I don't think any country is safe at this point. TNO (trust no one) is the only solution. Your cloud provider should have no ability to hand over your data because they can't decrypt it themselves. For example, Lastpass has an architecture where the passwords are encrypted and decrypted on the client, the server never sees anything but pseudorandom noise, and you can audit their browser addon to verify this. You can, with careful design, build many - if not most - cloud services in this way.
That is exactly what we are trying to do. The problem is that is somewhat at odds with machine learning in practice, but I have some ideas in the space.
Just an FYI, a Mint competitor, Wesabe, went out of business some time ago. When they did, they open sourced their software. Not sure of the state it's in. Maybe you can find some good things in their bank interface/scraping code...
After reading rlvesco7's comment, I immediately deleted my Mint account. It always made me uncomfortable to have all my financial data sitting in the cloud. I stopped actively using it a few months ago.
An open source service sounds interesting, but I don't think I'll ever be willing to post all my financial data to a web service again. It would be great to have a locally installed application that could keep track of all those accounts. Having some algorithms run to help me save would be great, but it would take some demonstrated assurances to get me to provide even anonymous data for the machine learning process.
This is interesting. Machine learning requires data. Will the app be sending back up anonymized data that then gets used to help the app make better decisions?
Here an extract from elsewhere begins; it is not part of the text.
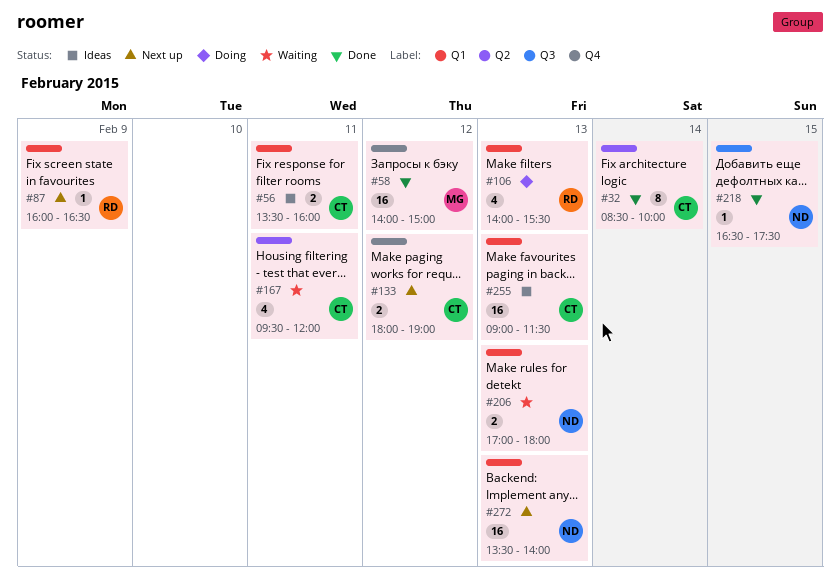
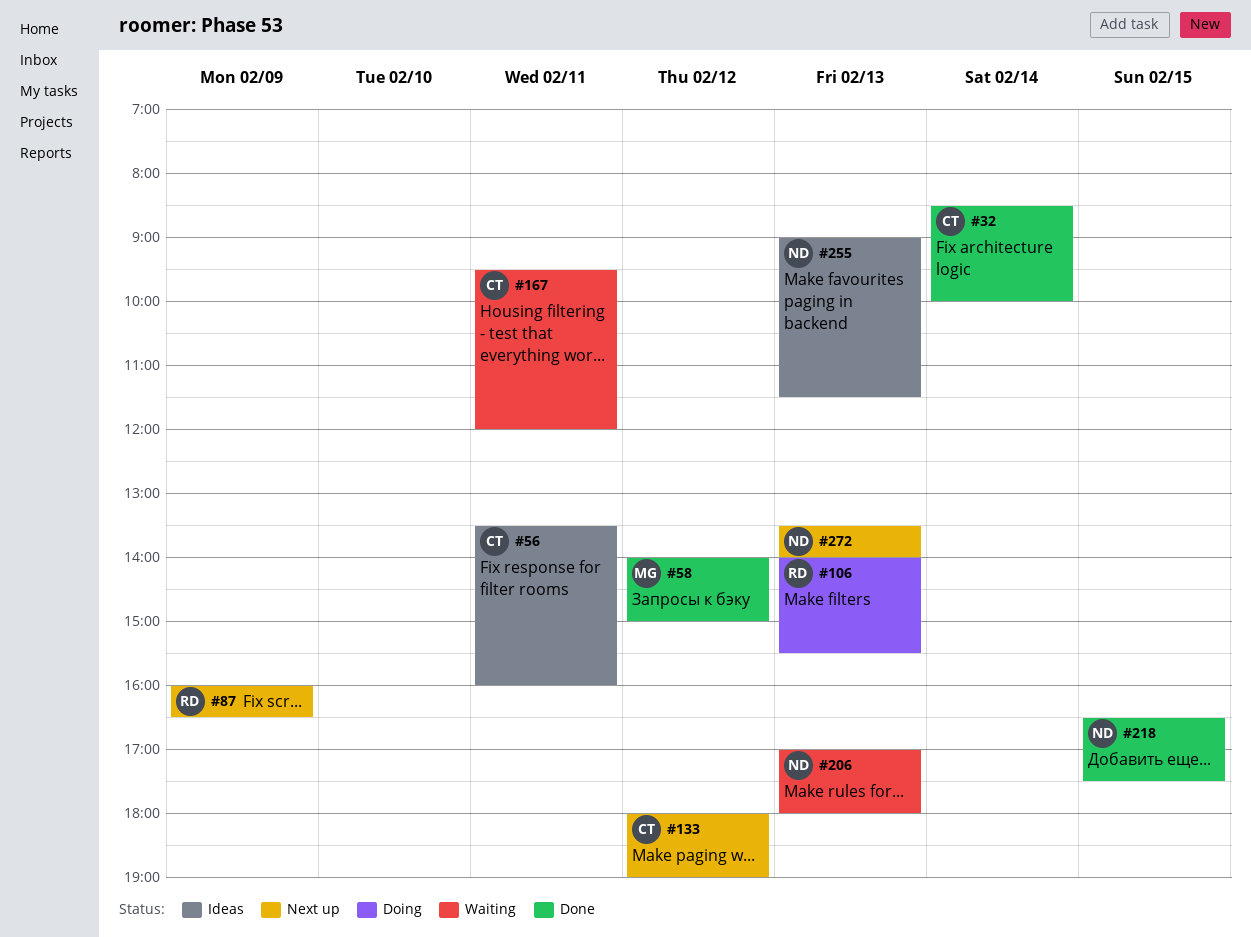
#255, owner: CT -> ND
Or how else will you make your app smart like Mint? Can't wait to see what you're doing.
The former is what we are doing, but coupling it with some basic statistical financial methods (and some stuff I've come up with myself!) that you can rely on if you'd rather not send the information. That's also what the cheapest plan for our hosted version relies on.
The entire premise is personal finance software that learns your habits to make it easier to use :)
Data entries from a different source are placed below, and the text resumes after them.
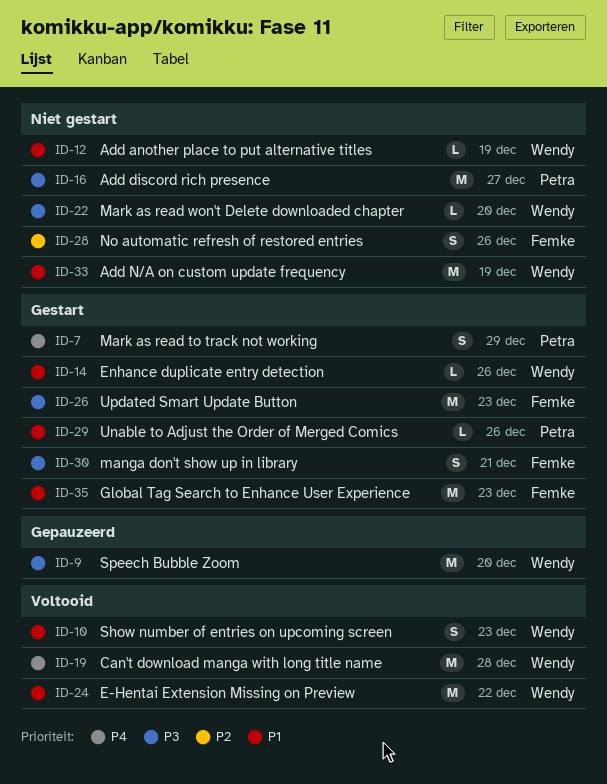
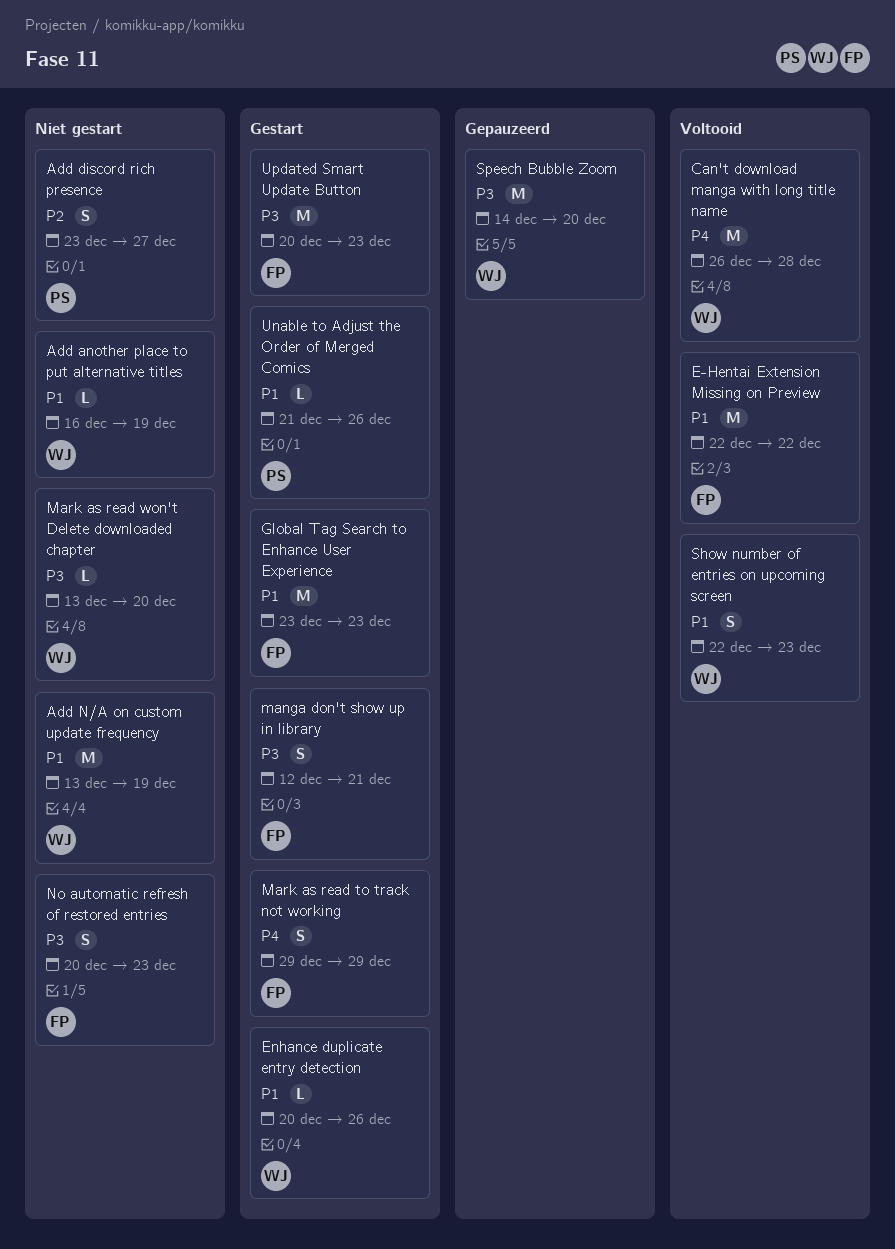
Add discord rich presence, priority: P3 -> P2
Add discord rich presence, estimate: M -> S
E-Hentai Extension Missing on Preview, owner: Wendy -> Femke
Mark as read to track not working, owner: Petra -> Femke
No automatic refresh of restored entries, priority: P2 -> P3
No automatic refresh of restored entries, due: Dec 26 -> Dec 23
The government having access to your financial data is a prerequisite for a functioning tax system. If you are audited, the IRS has the right to look inside your bank accounts.
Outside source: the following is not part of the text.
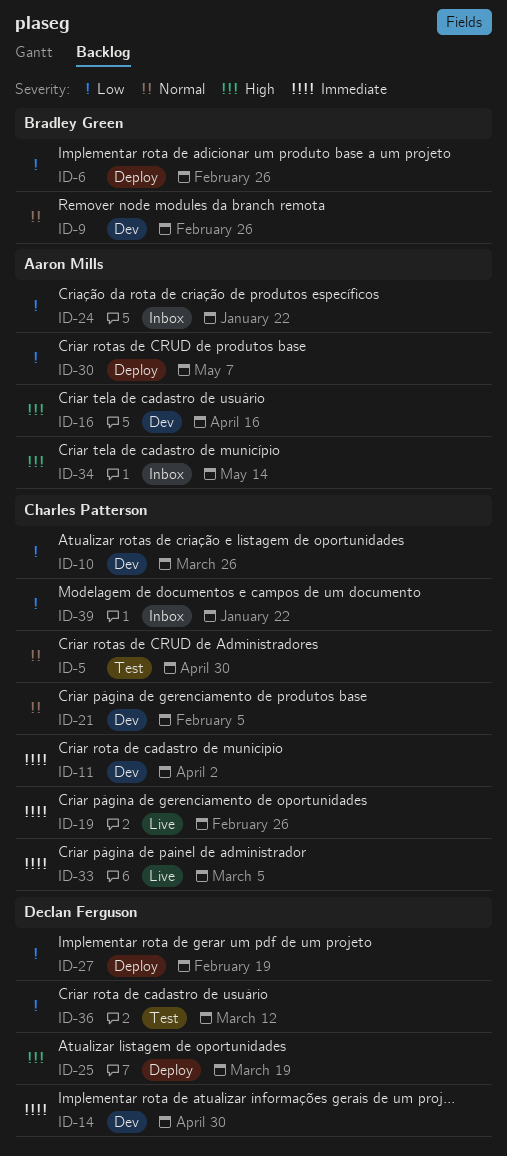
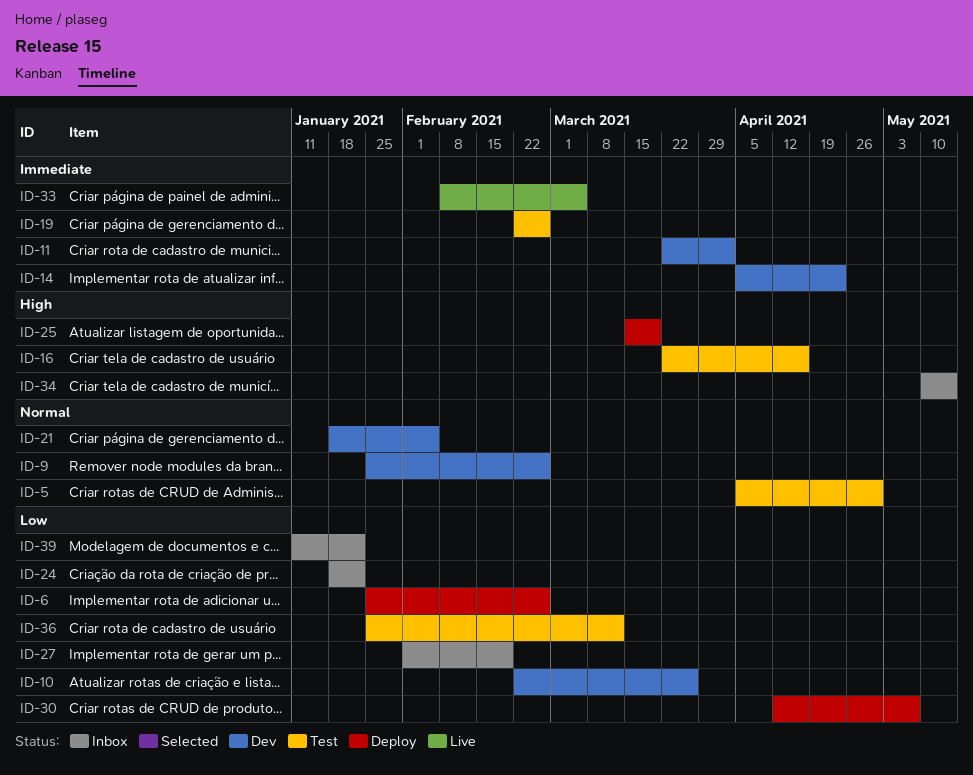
ID-14, due: Apr 30 -> Apr 23
ID-16, status: Dev -> Test
ID-19, status: Live -> Test
ID-27, status: Deploy -> Inbox

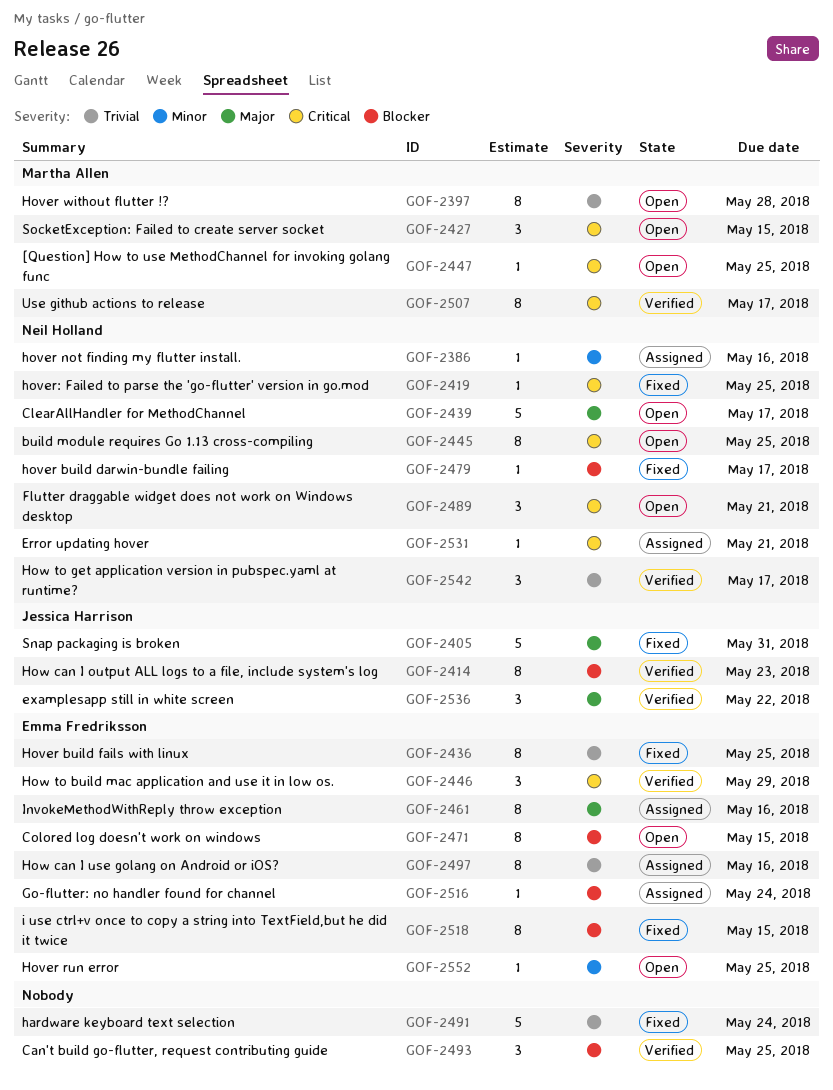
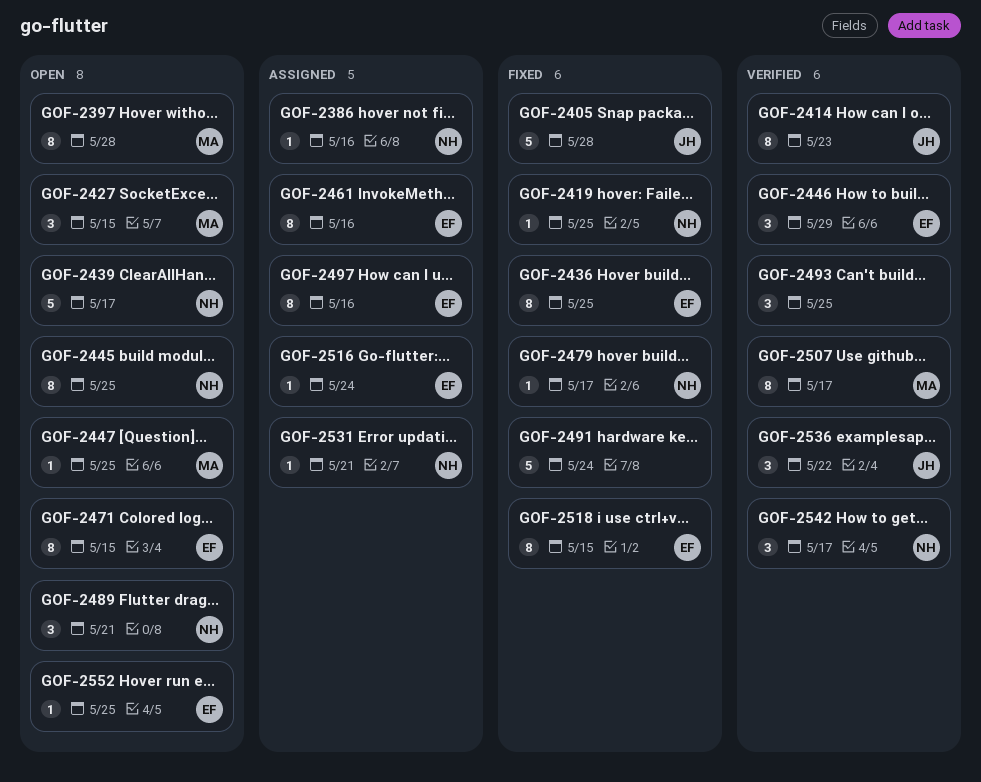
GOF-2405, due: May 31 -> May 28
The policies (or location) of online budgeting tools are entirely irrelevant. Hiding financial data from the government involves well established trades dating to long before the internet (or PRISM): money laundering and tax evasion.
Check out GNUCash. I've been using it for about a year. Entering all your stuff is tedious, but it's open source and integrates with some banks (also import from Quicken and CSV).
I could never sign up for Mint. I see the value in it, but providing a private business with a view into all my financial accounts just seems like a huge mistake.
Other than banks, creditors, and credit-score companies? I imagine there are far more businesses with access to view our financial accounts than we realize day-to-day.
It's not just that, but they use information in your accounts to recommend other companies' products. Today I got a notification that I was paying more than average for car insurance, with a link to a competing product.
text files, paper statements and your file cabinet. There are various open source check register and book keeping packages. GnuCash is complete but possibly overkill for some people.
If so, are there any viable, offline alternatives?